━━ ЦИТИРУЕМЫЙ ОТРЫВОК ━━
Авиация и бортовая живопись – это вам вовсе не «гений и злодейство». Какое там «несовместные», они просто не могут друг без друга! Причём – чуть не с самого возникновения авиации как таковой.
А уж какая вакханалия началась с «раскраской», когда боевая истребительная авиация оформилась и сложилась! «Летающий цирк» Рихтгофена помните? От расцветок в глазах рябило. Да ведь и сам Красный Барон заслужил своё прозвище отнюдь не за то, что был индейцем-коммунистом. Да, дворянский титул у лучшего немецкого (и вообще) аса Первой Мировой Манфреда фон Рихтгофена — «фрайхерр», баронский. А «красный» — это уж от цвета его самолёта.
Конечно, в плане «раскраски» всегда лидировали истребители. Но, скажем, американцы даже стратегические бомбардировщики умудрялись «облагородить» и расцветить. И знаменитая «Энола Гэй» тут скорее скромное исключение – кроме имени и тактических обозначений на этом B-29 нет практически ничего. (Ну, подумаешь, пилот сбросил атомную бомбу на Хиросиму с самолёта, носящего имя его, пилота, мамы. Сентиментальность аж зашкаливает).
В нашей авиации с «бортовой живописью», в отличие от противников и союзников, было весьма скромненько. У унылых японцев, которые даже таким выпендрёжным и пропагандистским показателем, как личные счета пилотов, пренебрегали, и то чаще встречались самолёты «весёленьких расцветочек». А наши военные, в извечной дилемме «шашечки или ехать» однозначно плюнули на «шашечки», сиречь украшательство.
━━━
### ОБЯЗАТЕЛЬНЫЕ ЗАДАНИЯ:
1 - Ответьте на вопросы по тексту о бортовой живописи:
(a) Откуда взялось слово «красный» в прозвище Манфреда фон Рихтгофена?
(b) Чьё имя носил самолёт «Энола Гэй»?
(c) Каким показателем, по словам автора, пренебрегали японцы?
2 - Выведите без изменений фрагмент текста о бортовой живописи между словами «А уж какая вакханалия» и «Сентиментальность аж зашкаливает).» включительно.
Приведённые далее данные с текстом никак не связаны.
━━ ИЗВЛЕЧЁННЫЕ МАТЕРИАЛЫ ━━
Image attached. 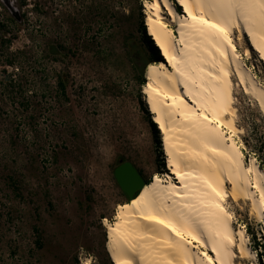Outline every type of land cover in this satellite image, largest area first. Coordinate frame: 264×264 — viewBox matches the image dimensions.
<instances>
[{
    "label": "rangeland",
    "instance_id": "1",
    "mask_svg": "<svg viewBox=\"0 0 264 264\" xmlns=\"http://www.w3.org/2000/svg\"><path fill=\"white\" fill-rule=\"evenodd\" d=\"M9 1L0 0V264H113L103 221L114 222L118 206L130 202L115 169L129 162L150 182L169 174L138 82L142 65L133 63L135 55L148 60L141 29L152 0ZM238 38L264 87L263 62ZM233 81L242 132H226L247 164H259L264 115ZM227 207L257 255L244 264H264V249H253L264 243V220L250 204Z\"/></svg>",
    "mask_w": 264,
    "mask_h": 264
},
{
    "label": "bare ground",
    "instance_id": "2",
    "mask_svg": "<svg viewBox=\"0 0 264 264\" xmlns=\"http://www.w3.org/2000/svg\"><path fill=\"white\" fill-rule=\"evenodd\" d=\"M175 1L184 15L171 0L145 4L148 34L166 63L147 68L143 93L162 133L169 174L155 175L137 197L118 206L114 222L103 221L107 252L113 264L256 261L227 202L250 204L263 221L264 171L256 159L244 161L226 129L242 132L235 125L233 77L264 115V87L234 39L247 38L264 64V0Z\"/></svg>",
    "mask_w": 264,
    "mask_h": 264
},
{
    "label": "trees",
    "instance_id": "3",
    "mask_svg": "<svg viewBox=\"0 0 264 264\" xmlns=\"http://www.w3.org/2000/svg\"><path fill=\"white\" fill-rule=\"evenodd\" d=\"M173 2V4L176 6V9L178 10V12L180 13L182 10H181V7L178 6V4L176 3L175 0H171ZM181 14V13H180ZM184 15V14H182ZM141 36L143 37V39L146 41L147 43V49H146V53H145V56L148 55V60L145 61L143 58H139L138 56H134L133 58V63L136 64V65H142L141 68H139V72H140V77H139V84L141 87H144L147 83V81L145 80V70L150 66V65H157V64H160V63H166L165 59L163 58V56L161 55V52H160V49L156 46L153 38L148 34V31H147V28L146 26L144 25L143 23V26H142V29H141ZM139 55V54H138ZM143 59L144 62H141ZM61 86L63 87V84L61 83ZM142 103V102H141ZM145 112L149 114V111L148 109L145 107L144 108ZM151 120V124H152V127L156 130L157 129V126L156 124H154L152 122V119ZM157 145L159 147V149L162 147V141L159 140L157 142ZM259 166L260 168L264 171V160L261 159L259 161ZM140 173V172H139ZM141 174V173H140ZM142 176V174H141ZM145 181V180H144ZM146 185H148L150 183V181H145ZM138 194L135 196L137 197ZM252 239L255 240V236L254 235H251ZM253 249L257 252L258 254V249H264V243L262 245H259V247L255 246L253 247ZM262 264V263H261Z\"/></svg>",
    "mask_w": 264,
    "mask_h": 264
},
{
    "label": "water",
    "instance_id": "4",
    "mask_svg": "<svg viewBox=\"0 0 264 264\" xmlns=\"http://www.w3.org/2000/svg\"><path fill=\"white\" fill-rule=\"evenodd\" d=\"M114 177L117 184L130 201L146 186L137 168L129 162H125L118 166L114 171Z\"/></svg>",
    "mask_w": 264,
    "mask_h": 264
},
{
    "label": "flooded vegetation",
    "instance_id": "5",
    "mask_svg": "<svg viewBox=\"0 0 264 264\" xmlns=\"http://www.w3.org/2000/svg\"><path fill=\"white\" fill-rule=\"evenodd\" d=\"M4 4H6L7 6H10L11 7V4H10V1L9 0H1ZM5 1V2H4ZM12 13H13V16L16 18H20L19 14L16 13V11L14 9H12ZM121 189V188H120ZM122 191V190H121ZM123 192V191H122ZM124 193V192H123Z\"/></svg>",
    "mask_w": 264,
    "mask_h": 264
}]
</instances>
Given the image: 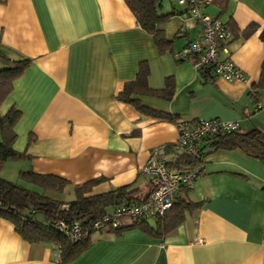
━━━
### ПОЛНЫЕ РЕШЕНИЯ:
1 -
(a) От цвета его самолёта.
(b) Мамы пилота.
(c) Личными счетами пилотов.

2 -
А уж какая вакханалия началась с «раскраской», когда боевая истребительная авиация оформилась и сложилась! «Летающий цирк» Рихтгофена помните? От расцветок в глазах рябило. Да ведь и сам Красный Барон заслужил своё прозвище отнюдь не за то, что был индейцем-коммунистом. Да, дворянский титул у лучшего немецкого (и вообще) аса Первой Мировой Манфреда фон Рихтгофена — «фрайхерр», баронский. А «красный» — это уж от цвета его самолёта.
Конечно, в плане «раскраски» всегда лидировали истребители. Но, скажем, американцы даже стратегические бомбардировщики умудрялись «облагородить» и расцветить. И знаменитая «Энола Гэй» тут скорее скромное исключение – кроме имени и тактических обозначений на этом B-29 нет практически ничего. (Ну, подумаешь, пилот сбросил атомную бомбу на Хиросиму с самолёта, носящего имя его, пилота, мамы. Сентиментальность аж зашкаливает).